*** Wiersze danych
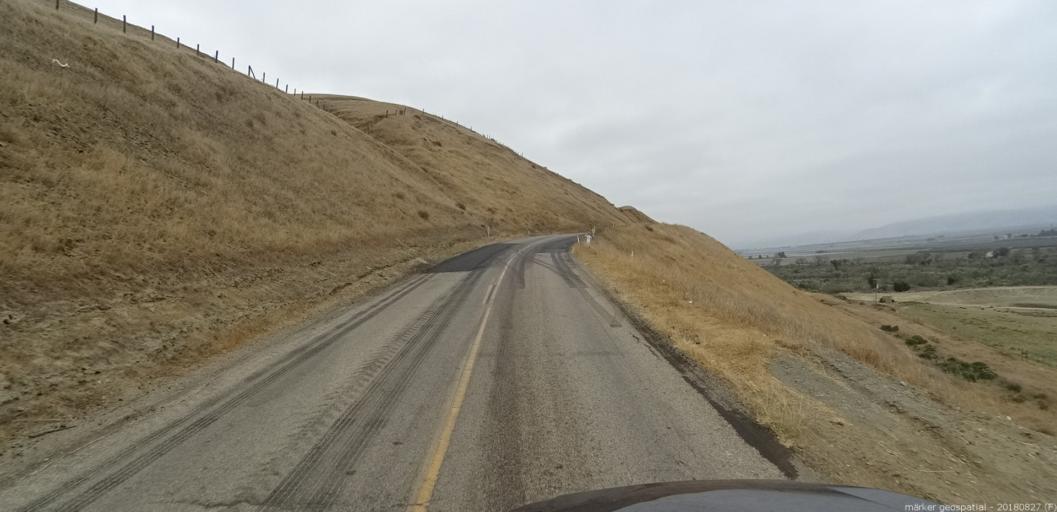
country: US
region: California
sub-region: Monterey County
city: Greenfield
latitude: 36.3231
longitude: -121.1826
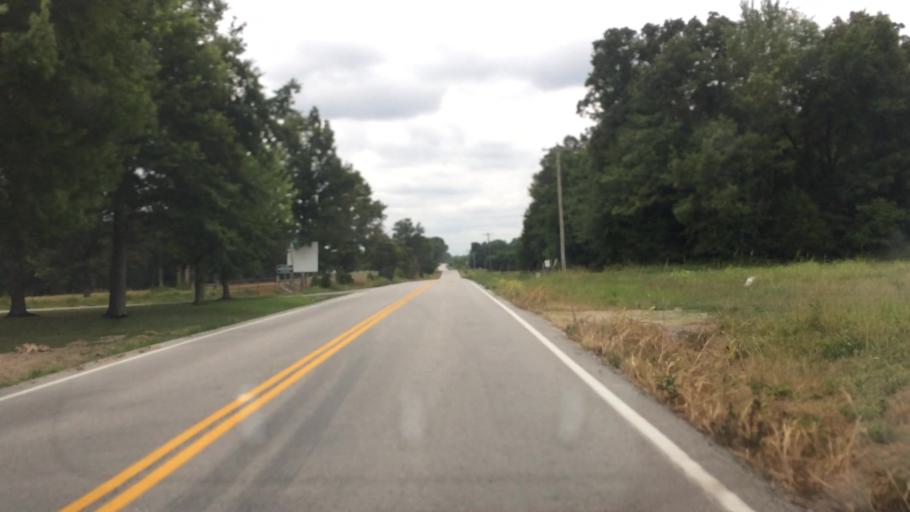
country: US
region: Missouri
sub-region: Greene County
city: Strafford
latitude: 37.2929
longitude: -93.1131
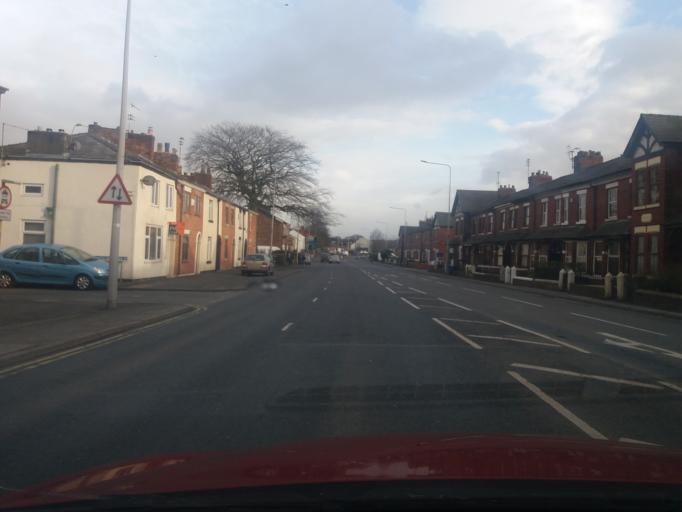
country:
******
Wymagania:
Przepisz bez żadnych zmian wiersze wszystkich pozycji zamieszczonych powyżej. Obrazy pomiń w odpowiedzi.

Odpowiedź do zadania:
country: US
region: California
sub-region: Monterey County
city: Greenfield
latitude: 36.3231
longitude: -121.1826
country: US
region: Missouri
sub-region: Greene County
city: Strafford
latitude: 37.2929
longitude: -93.1131
country:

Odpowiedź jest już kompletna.